Les œuvres de Roméo Mivekannin créent un théâtre, où le public est invité à rejouer l’histoire à sa manière, à se réapproprier les représentations dont il a pu être l’objet. L’artiste choisit de s’inviter là où ne l’attend pas et de déjouer la place qui lui a été assignée. Il s’introduit comme par effraction dans l’espace de la peinture classique européenne, plastiquement par son autoportrait, symboliquement par le renversement que cette réinterprétation implique, d’un regard subi à un regard choisi.
L’œuvre de Roméo Mivekannin s’illustre par exemple dans son travail de peinture sur toile libre.
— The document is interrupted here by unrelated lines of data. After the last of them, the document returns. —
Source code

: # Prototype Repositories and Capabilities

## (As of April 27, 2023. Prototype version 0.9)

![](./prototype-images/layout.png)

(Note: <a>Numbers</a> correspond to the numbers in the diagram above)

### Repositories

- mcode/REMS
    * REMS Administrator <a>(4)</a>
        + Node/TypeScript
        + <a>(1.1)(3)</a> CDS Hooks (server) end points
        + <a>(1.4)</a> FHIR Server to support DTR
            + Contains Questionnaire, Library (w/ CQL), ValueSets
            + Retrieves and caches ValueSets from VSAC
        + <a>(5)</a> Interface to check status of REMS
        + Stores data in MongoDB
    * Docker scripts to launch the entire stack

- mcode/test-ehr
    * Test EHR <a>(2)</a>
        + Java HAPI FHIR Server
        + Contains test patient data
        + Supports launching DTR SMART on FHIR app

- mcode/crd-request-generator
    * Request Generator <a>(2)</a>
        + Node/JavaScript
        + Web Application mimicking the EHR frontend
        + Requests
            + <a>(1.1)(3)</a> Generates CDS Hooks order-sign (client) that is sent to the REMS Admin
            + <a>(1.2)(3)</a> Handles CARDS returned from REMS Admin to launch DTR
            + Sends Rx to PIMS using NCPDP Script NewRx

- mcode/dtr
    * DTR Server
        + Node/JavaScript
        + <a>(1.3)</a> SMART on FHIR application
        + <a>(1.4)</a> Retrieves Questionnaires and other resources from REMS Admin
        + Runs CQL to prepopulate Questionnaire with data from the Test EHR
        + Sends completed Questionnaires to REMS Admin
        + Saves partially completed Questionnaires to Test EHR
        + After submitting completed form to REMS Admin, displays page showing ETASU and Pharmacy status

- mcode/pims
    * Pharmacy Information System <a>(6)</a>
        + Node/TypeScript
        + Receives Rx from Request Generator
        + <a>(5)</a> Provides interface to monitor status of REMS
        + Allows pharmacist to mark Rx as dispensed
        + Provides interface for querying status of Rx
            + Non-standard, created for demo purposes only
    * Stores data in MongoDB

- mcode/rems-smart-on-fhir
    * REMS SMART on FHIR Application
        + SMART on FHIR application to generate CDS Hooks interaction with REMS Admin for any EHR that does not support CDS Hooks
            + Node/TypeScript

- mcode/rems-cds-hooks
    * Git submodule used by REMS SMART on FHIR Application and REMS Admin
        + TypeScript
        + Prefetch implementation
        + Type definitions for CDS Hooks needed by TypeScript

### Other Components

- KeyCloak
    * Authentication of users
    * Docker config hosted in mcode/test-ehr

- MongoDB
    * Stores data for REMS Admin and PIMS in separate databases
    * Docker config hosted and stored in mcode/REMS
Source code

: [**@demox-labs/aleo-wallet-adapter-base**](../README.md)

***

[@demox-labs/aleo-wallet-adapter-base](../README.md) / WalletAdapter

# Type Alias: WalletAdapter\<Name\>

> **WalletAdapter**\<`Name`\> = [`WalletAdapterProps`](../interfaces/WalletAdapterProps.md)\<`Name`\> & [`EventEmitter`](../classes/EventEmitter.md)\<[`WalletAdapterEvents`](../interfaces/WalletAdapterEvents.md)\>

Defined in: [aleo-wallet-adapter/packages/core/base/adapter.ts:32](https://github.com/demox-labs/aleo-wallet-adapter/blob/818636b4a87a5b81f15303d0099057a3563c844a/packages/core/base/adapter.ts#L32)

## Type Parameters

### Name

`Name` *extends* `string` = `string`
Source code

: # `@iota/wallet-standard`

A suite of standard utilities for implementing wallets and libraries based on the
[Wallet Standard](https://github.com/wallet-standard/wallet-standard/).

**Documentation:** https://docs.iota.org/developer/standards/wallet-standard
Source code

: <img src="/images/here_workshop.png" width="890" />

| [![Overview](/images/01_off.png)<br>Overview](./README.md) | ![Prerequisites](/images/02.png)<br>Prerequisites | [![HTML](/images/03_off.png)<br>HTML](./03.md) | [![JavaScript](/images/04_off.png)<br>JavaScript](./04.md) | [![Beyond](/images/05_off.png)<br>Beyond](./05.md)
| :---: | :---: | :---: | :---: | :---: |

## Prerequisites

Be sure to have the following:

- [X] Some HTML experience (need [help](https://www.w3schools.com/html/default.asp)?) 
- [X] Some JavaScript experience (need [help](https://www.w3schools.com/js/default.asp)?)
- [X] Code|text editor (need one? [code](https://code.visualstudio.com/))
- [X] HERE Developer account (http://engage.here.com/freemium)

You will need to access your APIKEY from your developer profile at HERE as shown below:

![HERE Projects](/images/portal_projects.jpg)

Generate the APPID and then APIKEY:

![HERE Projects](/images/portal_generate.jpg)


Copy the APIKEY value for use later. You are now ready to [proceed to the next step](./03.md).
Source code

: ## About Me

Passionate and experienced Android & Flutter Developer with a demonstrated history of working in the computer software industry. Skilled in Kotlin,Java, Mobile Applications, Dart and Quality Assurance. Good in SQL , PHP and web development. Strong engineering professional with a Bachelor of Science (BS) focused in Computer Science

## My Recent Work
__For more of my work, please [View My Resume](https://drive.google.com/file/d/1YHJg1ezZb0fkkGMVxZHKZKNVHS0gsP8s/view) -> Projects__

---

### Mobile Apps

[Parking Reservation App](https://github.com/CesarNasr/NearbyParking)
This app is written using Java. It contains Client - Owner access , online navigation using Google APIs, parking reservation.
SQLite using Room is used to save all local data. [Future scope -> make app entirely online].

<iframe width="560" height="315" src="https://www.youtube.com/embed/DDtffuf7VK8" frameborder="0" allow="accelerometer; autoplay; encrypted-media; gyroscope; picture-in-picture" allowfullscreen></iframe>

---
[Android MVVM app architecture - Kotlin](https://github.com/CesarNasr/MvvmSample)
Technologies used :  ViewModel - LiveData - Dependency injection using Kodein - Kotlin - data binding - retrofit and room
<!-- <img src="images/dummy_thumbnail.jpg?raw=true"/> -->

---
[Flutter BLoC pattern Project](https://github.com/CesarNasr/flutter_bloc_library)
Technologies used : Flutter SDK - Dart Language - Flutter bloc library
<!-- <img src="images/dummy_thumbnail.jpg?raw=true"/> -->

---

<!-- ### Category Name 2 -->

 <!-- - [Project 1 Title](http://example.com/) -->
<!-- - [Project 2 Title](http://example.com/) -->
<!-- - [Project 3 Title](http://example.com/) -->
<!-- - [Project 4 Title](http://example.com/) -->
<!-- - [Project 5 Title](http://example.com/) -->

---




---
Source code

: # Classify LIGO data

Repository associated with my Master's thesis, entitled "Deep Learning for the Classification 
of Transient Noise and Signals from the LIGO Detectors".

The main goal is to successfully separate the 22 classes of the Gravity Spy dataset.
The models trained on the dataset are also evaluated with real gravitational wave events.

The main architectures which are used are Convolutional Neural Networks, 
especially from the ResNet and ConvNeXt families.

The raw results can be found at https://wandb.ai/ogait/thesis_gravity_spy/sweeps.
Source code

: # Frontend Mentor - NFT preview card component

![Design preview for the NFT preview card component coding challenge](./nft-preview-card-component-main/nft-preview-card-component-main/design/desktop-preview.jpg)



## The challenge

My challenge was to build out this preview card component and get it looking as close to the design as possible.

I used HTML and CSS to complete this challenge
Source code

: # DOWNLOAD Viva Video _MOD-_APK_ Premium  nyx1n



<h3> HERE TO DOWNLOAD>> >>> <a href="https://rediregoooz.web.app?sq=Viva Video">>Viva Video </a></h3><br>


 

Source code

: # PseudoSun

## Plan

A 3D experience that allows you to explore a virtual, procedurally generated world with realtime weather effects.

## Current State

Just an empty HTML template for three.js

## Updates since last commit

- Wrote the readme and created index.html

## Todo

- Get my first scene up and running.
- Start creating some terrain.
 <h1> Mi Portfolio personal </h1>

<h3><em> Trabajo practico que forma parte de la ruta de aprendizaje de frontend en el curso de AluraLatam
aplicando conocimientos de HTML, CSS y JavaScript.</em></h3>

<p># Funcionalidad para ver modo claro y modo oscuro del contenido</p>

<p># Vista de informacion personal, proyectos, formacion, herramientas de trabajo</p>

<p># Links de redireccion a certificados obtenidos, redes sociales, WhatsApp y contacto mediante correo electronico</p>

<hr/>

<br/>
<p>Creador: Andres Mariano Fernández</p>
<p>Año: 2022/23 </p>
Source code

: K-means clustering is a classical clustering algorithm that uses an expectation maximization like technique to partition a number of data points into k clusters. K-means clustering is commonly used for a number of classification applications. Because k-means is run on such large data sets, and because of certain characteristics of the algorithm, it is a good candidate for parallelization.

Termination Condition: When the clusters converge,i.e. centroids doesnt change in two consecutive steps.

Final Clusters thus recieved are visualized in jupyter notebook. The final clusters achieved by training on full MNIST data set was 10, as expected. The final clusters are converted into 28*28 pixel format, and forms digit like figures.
A l’image d’un rite initiatique, l’artiste plonge les draps qui composeront le fond de ses œuvres dans différents bains de solutions rituelles, des bains d’élixir, et en fait ainsi le lieu de la remise en question d’une iconographie marquée héritée des systèmes de trafic humain et de domination qu’ont été l’esclavage et la colonisation.
Si l’effraction en appelle toujours à la fracture, chaque nouvelle expérience de l’artiste prolonge son geste d’incarner le contre-récit de certains discours de domination, en se saisissant avec ironie et subtilité de l’acte d’auto-représentation. L’artiste réaffirme ainsi le sens subversif qu’il confère à l’acte de réappropriation qui, quand il procède d’une imitation de l’autre, est immanquablement aussi une façon de le révéler en se révélant à soi-même.
Sous des formes plurielles et toujours sensibles, Roméo Mivekannin tente de répondre à la dépossession de sa propre image et de fissurer les rouages d’un pouvoir qui capture l’imagination d’individus ainsi que leurs corps visibles et tangibles.